321However, these CAs must also be recognized as Legacy CAs in the
322[`/net/data/ssl/root_stores/root_stores.json`](/net/data/ssl/root_stores/root_stores.json)
323file, which means that they are not trusted on ChromeOS or Android, but are
324trusted on another platform that Chrome runs on.
325
326This policy is the riskiest of the three Enterprise policies, in that such
327legacy CAs can represent the greatest security threat to an organization, as
328they lack either the audits or compliance with industry best practice and root
329store requirements. Enterprises should only enable this policy if no other
330option meets their needs.
331
332## Certificate Transparency for Chrome/Chromium developers
333
334### //net Interfaces
335
336Support for Certificate Transparency in //net is made up of two core
337interfaces:
338
339* [`CTVerifier`](/net/cert/ct_verifier.h): Responsible for extracting the
340  CT information (SCTs) from the certificate, the OCSP response, and the
341  TLS handshake, validating the signatures against a set of known/configured
342  CT logs, and validating that the SCTs match the certificate provided.
343* [`CTPolicyEnforcer`](/net/cert/ct_policy_enforcer.h): Responsible for
344  taking the extracted, verified SCTs and applying
345  application/embedder-specific policies to determine whether the SCTs are
346  "good enough" (meet application requirements).
347
348In addition to these two core classes, configuration and support for CT-related
349behaviours is expressed via the
350[`TransportSecurityState`](/net/http/transport_security_state.h). The
351`TransportSecurityState` has methods for exposing support and policies for
352[`Expect-CT`](https://tools.ietf.org/html/draft-ietf-httpbis-expect-ct) and
353for embedder-specific overrides via the
354`TransportSecurityState::RequireCTDelegate`.
355
356### Supporting Certificate Transparency for Embedders
357
358While Chromium has implemented support for Certificate Transparency for a
359number of years, it would not block connections unless there was a known
360security issue. For example, certificates that were intended to be EV, but
361were not disclosed properly, simply would have their EV status removed, while
362the connection should still continue.
363
364However, as Google Chrome looks to roll out a more rigorous enforcement of
365Certificate Transparency, by enforcing that newly-issued certificates are
366disclosed as a condition of being trusted, the risks to the CA and CT
367ecosystem significantly increase if embedders implement CT without the ability
368for reliable, rapid updates, keeping track with ongoing development in the
369main tree and reliably delivering security updates on the same cadence as
370Chromium branches and Google Chrome releases.
371
372For this reason, the CT implementation is undergoing a refactoring to reduce
373those risks through code and implementation. As a result, Chromium embedders
374will **NOT** have CT enforcement enabled by default, and are **NOT** encouraged
375to manually enable it at this time.
376
377Distributors of products that embed Chromium sources are encouraged to
378participate in the
379[[email protected]](https://groups.google.com/a/chromium.org/forum/#!forum/ct-policy)

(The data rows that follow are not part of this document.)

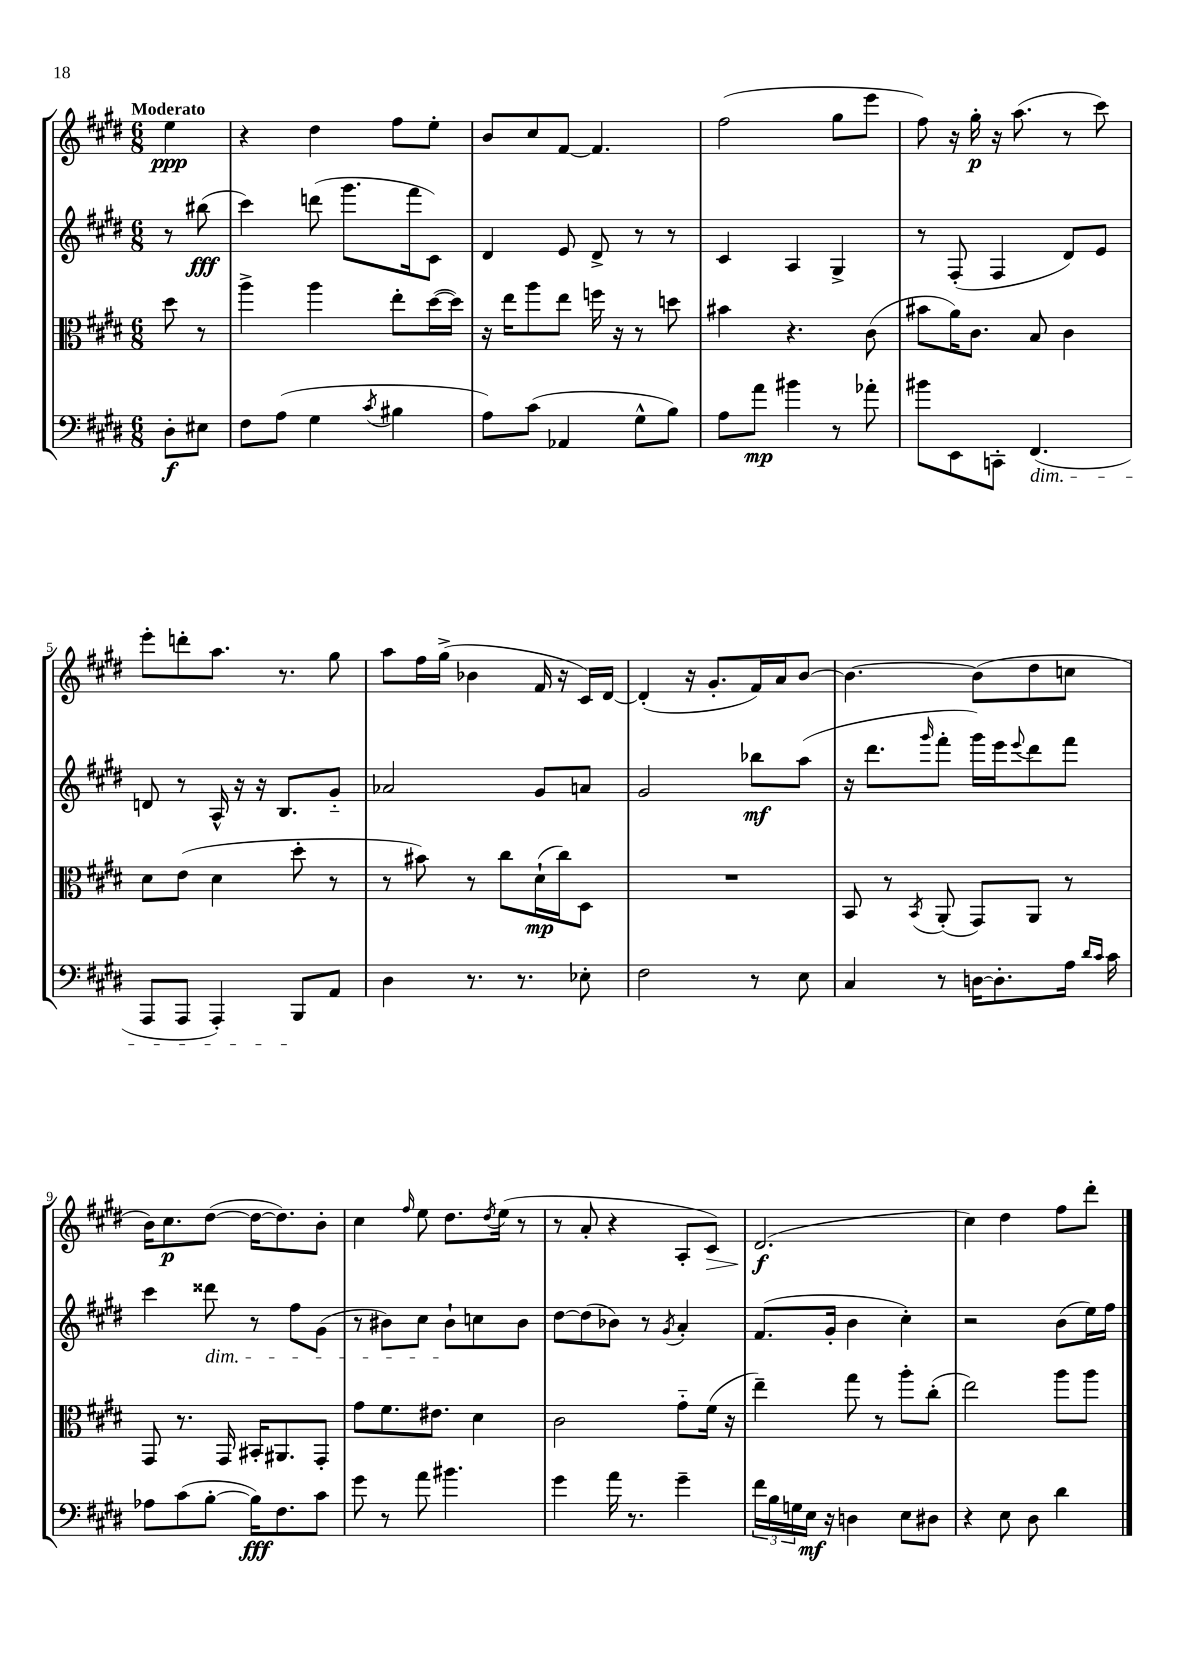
<<
\new StaffGroup <<
\new Staff = "s0" {
    \clef treble \key e \major \numericTimeSignature \time 6/8 \partial 4 \tempo "Moderato"
    e''4\ppp |
    r4 dis''4 fis''8 e''8-. |
    b'8 cis''8 fis'8~ fis'4. |
    fis''2( gis''8 e'''8 |
    fis''8) r16 gis''16-.\p r16 a''8.( r8 cis'''8) |
    e'''8-. d'''8-. a''8. r8. gis''8 |
    a''8 fis''16 gis''16->( bes'4 fis'16 r16 cis'16) dis'16~ |
    dis'4-.( r16 gis'8.-. fis'16) a'16 b'8~ |
    b'4.~ b'8( dis''8 c''8 |
    b'16) cis''8.\p dis''8~( dis''16~ dis''8.) b'8-. |
    cis''4 \grace { fis''16 } e''8 dis''8. \acciaccatura { dis''8 } e''16( r8 |
    r8 a'8-. r4 a8-. cis'8\>) |
    dis'2.\f\!( |
    cis''4) dis''4 fis''8 dis'''8-. \bar "|." |
}
\new Staff = "s1" {
    \clef treble \key e \major \numericTimeSignature \time 6/8 \partial 4
    r8 bis''8\fff( |
    cis'''4) d'''8( gis'''8. fis'''16 cis'8) |
    dis'4 e'8 dis'8-> r8 r8 |
    cis'4 a4 gis4-> |
    r8 fis8-.( fis4 dis'8) e'8 |
    d'8 r8 a16-^ r16 r16 b8. gis'8-_ |
    aes'2 gis'8 a'8 |
    gis'2 bes''8\mf a''8( |
    r16 dis'''8. \grace { gis'''16 } fis'''8-. gis'''16) e'''16 \appoggiatura { e'''8 } dis'''8 fis'''8 |
    cis'''4 disis'''8\dim r8 fis''8 gis'8( |
    r8 bis'8) cis''8 bis'8-!\! c''8 bis'8 |
    dis''8~ dis''8( bes'8) r8 \acciaccatura { gis'8 } a'4-. |
    fis'8.( gis'16-. b'4 cis''4-.) |
    r2 b'8( e''16) fis''16 \bar "|." |
}
\new Staff = "s2" {
    \clef alto \key e \major \numericTimeSignature \time 6/8 \partial 4
    dis''8 r8 |
    a''4-> a''4 e''8-. dis''16~( dis''16) |
    r16 e''16 a''8 e''8 f''16 r16 r8 d''8 |
    bis'4 r4. cis'8( |
    bis'8 a'16) cis'8. b8 cis'4 |
    dis'8 e'8( dis'4 dis''8-. r8 |
    r8 bis'8) r8 cis''8 dis'16-!\mp( cis''16) dis8 |
    R2. |
    b,8 r8 \acciaccatura { b,8 } a,8-.( gis,8) a,8 r8 |
    gis,8 r8. gis,16 bis,16-. ais,8. gis,8-. |
    gis'8 fis'8. eis'8. dis'4 |
    cis'2 gis'8-_ fis'16( r16 |
    e''4--) gis''8 r8 a''8-. cis''8-.( |
    e''2) a''8 a''8 \bar "|." |
}
\new Staff = "s3" {
    \clef bass \key e \major \numericTimeSignature \time 6/8 \partial 4
    dis8-.\f eis8 |
    fis8 a8( gis4 \acciaccatura { cis'8 } bis4 |
    a8) cis'8( aes,4 gis8-^ b8) |
    a8 a'8\mp bis'4 r8 aes'8-. |
    bis'8 e,8 c,8-. fis,4.\dim( |
    a,,8 a,,8 a,,4-.) b,,8\! a,8 |
    dis4 r8. r8. ees8-. |
    fis2 r8 e8 |
    cis4 r8 d16~ d8.-. a16 \grace { dis'16 cis'16 } cis'16 |
    aes8 cis'8( b8~-. b16\fff) fis8. cis'8 |
    gis'8 r8 a'8 bis'4. |
    gis'4 a'16 r8. gis'4-- |
    \tuplet 3/2 { fis'16 b16 g16 } e16\mf r16 d4 e8 dis8 |
    r4 e8 dis8 dis'4 \bar "|." |
}
>>
>>
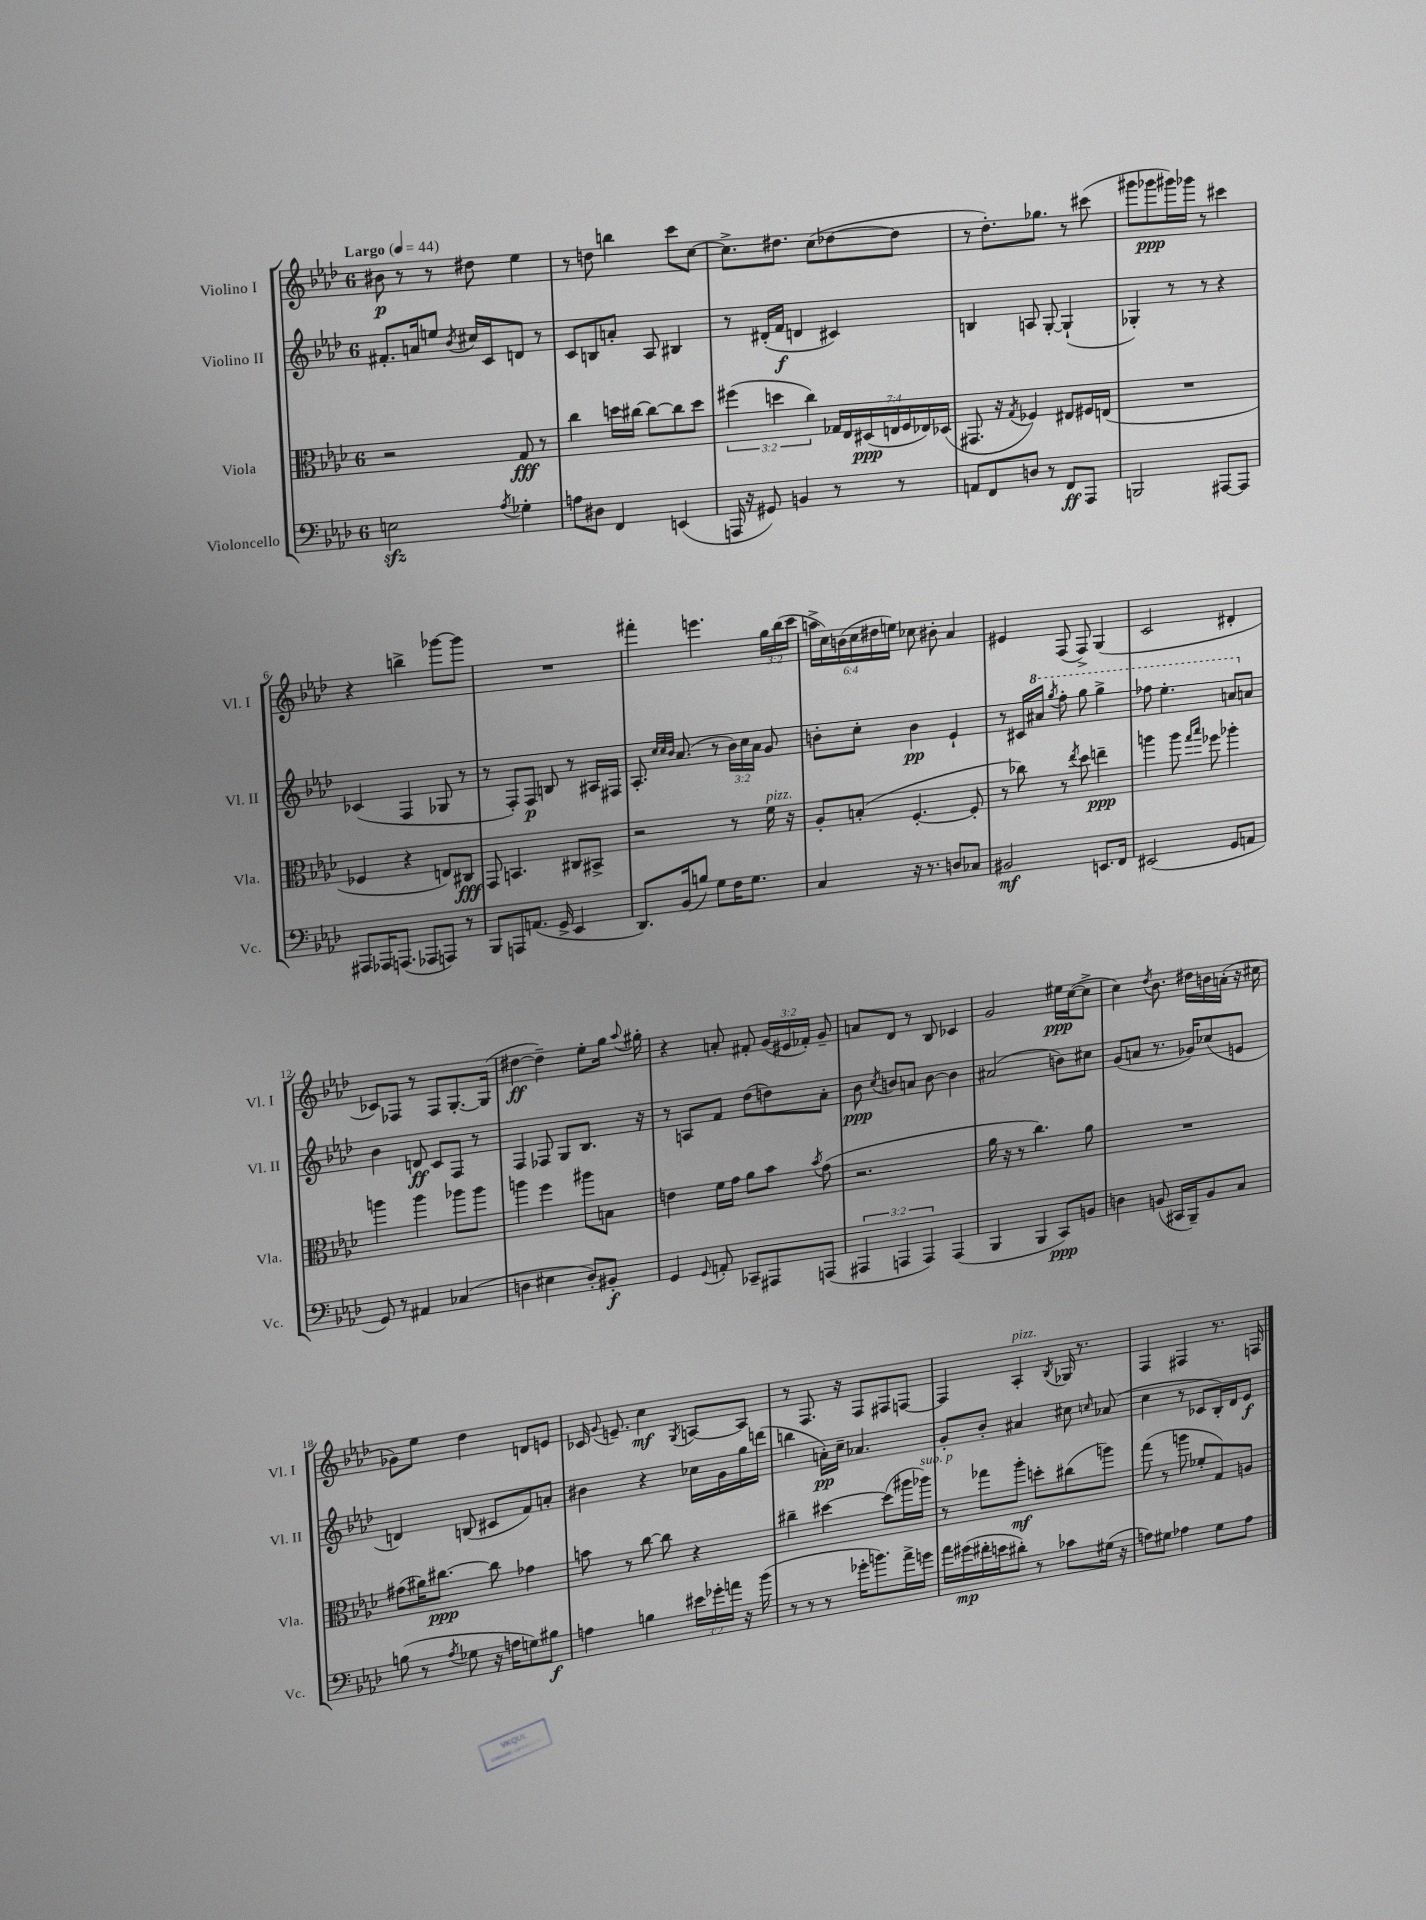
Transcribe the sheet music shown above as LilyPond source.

<<
\new StaffGroup <<
\new Staff = "s0" \with { instrumentName = "Violino I" shortInstrumentName = "Vl. I" } {
    \clef treble \key aes \major \once \override Staff.TimeSignature.style = #'single-digit \time 6/8 \override Staff.TupletNumber.text = #tuplet-number::calc-fraction-text \tempo "Largo" 4 = 44
    \autoBeamOff bis'8\p r8 r8 dis''8 ees''4 |
    r8 d''8 b''4 c'''8[ c''8]~ |
    c''8.[-> dis''8.] c''8[( des''8~ des''8] |
    r8 des''8.[-.) ges''8.] r8 cis'''8( |
    gis'''8[ ges'''8\ppp gis'''16) ges'''16] r8 cis'''4 |
    r4 b''4-> ges'''8[~ ges'''8] |
    R2. |
    fis'''4-. e'''4. \tuplet 3/2 { g''16[ bes''16( c'''16] } |
    \tuplet 6/4 { a''16[-> c''16) b'16( c''16 dis''16 e''16]) } ces''8 bis'8-. aes'4 |
    eis'4 f8( f8->) g4( |
    c'2 dis'4-. |
    ces'8[) fes8] r8 fes8[ g8.~-. g16]( |
    dis''4~\ff dis''4--) ees''8[-. g''16] \appoggiatura { aes''8 } gis''16-. |
    r4 a'8-. fis'8-. \tuplet 3/2 { g'16[( eis'16 fes'16]-.) } g'8-- |
    a'8[ des'8] r8 bes8 ces'4 |
    g'2 eis''16[\ppp c''16~( c''8]-> |
    c''4) \acciaccatura { des''8 } bes'8. dis''16[ b'16 a'16]-.( r16 cis''16 |
    ges'8[) ees''8] des''4 d'8[ e'8] |
    ces'16 \appoggiatura { g'8 } e'8.-- c''4\mf \acciaccatura { g8 } a8[~ a8] |
    r8 f8. r16 f8[ fis8 f8]~ |
    f4 aes4-.^\markup { \italic "pizz." } \acciaccatura { bes8 } ges16 r8. |
    f4 fis4 r8. f16 \bar "|." |
}
\new Staff = "s1" \with { instrumentName = "Violino II" shortInstrumentName = "Vl. II" } {
    \clef treble \key aes \major \once \override Staff.TimeSignature.style = #'single-digit \time 6/8 \override Staff.TupletNumber.text = #tuplet-number::calc-fraction-text
    \autoBeamOff fis'8.[-. a'16 e''8] \acciaccatura { bes'8 } cis''16[ c'16 d'8] r8 |
    c'8[ b8 a'8]-. aes8 bis4 |
    r8 dis'16[-.( f'16]\f d'4 cis'4) |
    b4 a8 g8~-. g4-!( |
    ges4-.) r8 r8 r4 |
    ces'4( f4 ges8 r8 |
    r8 f8[-.) f8]\p b8 r8 ais16[ fis16] |
    aes8.-. \grace { c''32[ c''32 bes'32] } aes'8.( r8 \tuplet 3/2 { bes'16[) c''16 aes'16] } g'8 |
    b'8[-. c''8]-. b'4\pp ees'4-! |
    r8 cis'16[ \ottava #1 ais''16] \acciaccatura { g'''8 } f'''8-. g'''8 g'''4-> |
    fes'''8 ees'''4.-. a''8[ \ottava #0 a'8] |
    bes'4 d'8\ff c'8[ f8] r8 |
    f4 fes8 g8[ bes8.] r16 |
    r8 a8[ f'8] des''8[( d''8) aes'8]-. |
    bes'8\ppp \acciaccatura { c''8 } b'8[ a'8] b'8~ b'4 |
    ais'2( b'8[) cis''8] |
    g'8[( a'8] r8. ges'16[) ces''8( e'8] |
    d'4) b8( cis'8[ f'8) a'8]-. |
    bis'4 r4 ces''16[ g'16 g''16 d'''16]( |
    b''4 a'16[-.\pp) c''16]-- aes'4. |
    g'8[-. bes'8]-. ais'4 cis''8 \grace { c''16 } aes'8( |
    c''4 r8 ces'8[ bes16-.) des'16 ees'8]\f \bar "|." |
}
\new Staff = "s2" \with { instrumentName = "Viola" shortInstrumentName = "Vla." } {
    \clef alto \key aes \major \once \override Staff.TimeSignature.style = #'single-digit \time 6/8 \override Staff.TupletNumber.text = #tuplet-number::calc-fraction-text
    \autoBeamOff r2 g8\fff r8 |
    c''4 d''16[ cis''16]~ cis''8[~ cis''8 d''8] |
    \tuplet 3/2 { fis''4( d''4 c''4) } \tuplet 7/4 { ges16[ ees16 dis16\ppp( e16 f16 ees16) des16]( } |
    gis,8. r16 \acciaccatura { g8 } fes4) eis8[ fis16 e16]( |
    R2. |
    fes4 r4 e8[) cis8]\fff |
    g,8 b,4. cis8[ bis,8]-> |
    r2 r8 f'16^\markup { \italic "pizz." } r16 |
    aes8[-. b8]-.( f4.~-. f8-. |
    r8 ces''8) r8 \acciaccatura { ees''8 } des''8 e''4--\ppp |
    a''4 a''8 \grace { g''16[ bes''16] } fes''8 aes''4-. |
    a''4 a''4 aes''8[ aes''8] |
    a''4 f''4 ais''8[ b8] |
    e'4 f'16[ g'16] aes'8[ bes'8] \acciaccatura { bes'8 } g'8( |
    r2. |
    aes'16 r16 r8 c''4.) aes'8 |
    R2. |
    gis'8[( ais'16) cis''8.]~\ppp cis''8 ges'4 |
    b'8 r8 c''8~ c''8 r4 |
    cis''4-- dis''4~ dis''8[( ais''16 aes''16]^\markup { \italic "sub. p" }) |
    r8 ges''8[ aes''8]-.\mf d''8[-. cis''8( a''8]) |
    g''8( r8 a''8 fes'8[-. g8) a8] \bar "|." |
}
\new Staff = "s3" \with { instrumentName = "Violoncello" shortInstrumentName = "Vc." } {
    \clef bass \key aes \major \once \override Staff.TimeSignature.style = #'single-digit \time 6/8 \override Staff.TupletNumber.text = #tuplet-number::calc-fraction-text
    \autoBeamOff e2\sfz \acciaccatura { aes8 } ges4-. |
    a8[ dis8] f,4 e,4( |
    a,,16 r16 gis,8) b,4 r8 r8 |
    a,8[ f,8 d8] r8 f,8[\ff aes,,8] |
    b,,2 ais,,8[~ ais,,8] |
    ais,,8[ aes,,16 a,,8.]( aes,,8[ a,,8]) r8 |
    bes,,8[ a,,8 a,8.]( g,16-> ees,4 |
    des,8.[) bes,16( b8]) g8[ f16 g8.] |
    c4 r16 r8. d8[ ces8] |
    bis,2\mf e,8.[ f,16] |
    eis,2( g,8[ a,8] |
    g,8) r8 ais,4 ces4( |
    d4 eis4 d8[-.) bis,8]-.\f |
    g,4 \appoggiatura { g,8 } a,8-. ces,8[-- ais,,8 a,,8]( |
    \tuplet 3/2 { ais,,4 a,,4 a,,4) } a,,4( |
    bes,,4 bes,,4 c,8[\ppp) b,8] |
    d4 b,8( cis,16[ bes,,16--) b,8 c8] |
    b8( r8 \acciaccatura { aes8 } ges8 r16 a16[ g8) bis8]\f |
    a4 b4 \tuplet 3/2 { eis'16[ ges'16-. a'16] } r16 bes'16( |
    r8 r8 r8 ges'16[-. b'8.) aes'16-> g'16] |
    aes'16[ gis'16\mp( fis'16-. e'16 dis'8]-.) r8 ces'8[ gis16]( r16 |
    a8[) gis8] aes4 gis8[ aes8] \bar "|." |
}
>>
>>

380discussion group, which involves a variety of stakeholders in the CT ecosystem
381for discussing matters of policy and implementation, in order to understand
382the risks and participate in solutions. Face-to-face summits are periodically
383held to gather key stakeholders together to work through these issues, helping
384root programs, CAs, log operators, and the overall PKI community develop
385consistent, interoperable, secure, and reliable policies and implementations.